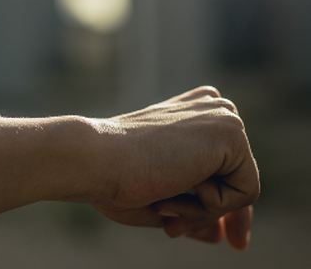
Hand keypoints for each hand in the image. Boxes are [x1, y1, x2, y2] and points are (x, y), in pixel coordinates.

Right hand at [89, 87, 258, 249]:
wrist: (97, 160)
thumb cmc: (114, 178)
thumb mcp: (159, 200)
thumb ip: (192, 212)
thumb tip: (219, 235)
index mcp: (191, 114)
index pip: (223, 169)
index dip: (213, 207)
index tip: (196, 233)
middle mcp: (210, 109)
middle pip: (236, 180)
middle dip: (209, 214)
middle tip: (172, 232)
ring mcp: (223, 116)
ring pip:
|---|
» Task description
Everything from the line containing "wrist: (97, 160)" to the last line of the entries above should be quoted exactly, and only that.

» Task solution
wrist: (97, 160)
thumb cmc: (114, 178)
thumb mcp: (159, 200)
thumb ip: (192, 212)
thumb tip: (219, 235)
index mcp: (191, 114)
index pip: (223, 169)
index dip: (213, 207)
index tip: (196, 233)
middle mcp: (210, 109)
middle pip: (236, 180)
middle dip: (209, 214)
middle tip: (172, 232)
ring mcp: (223, 116)
ring pip:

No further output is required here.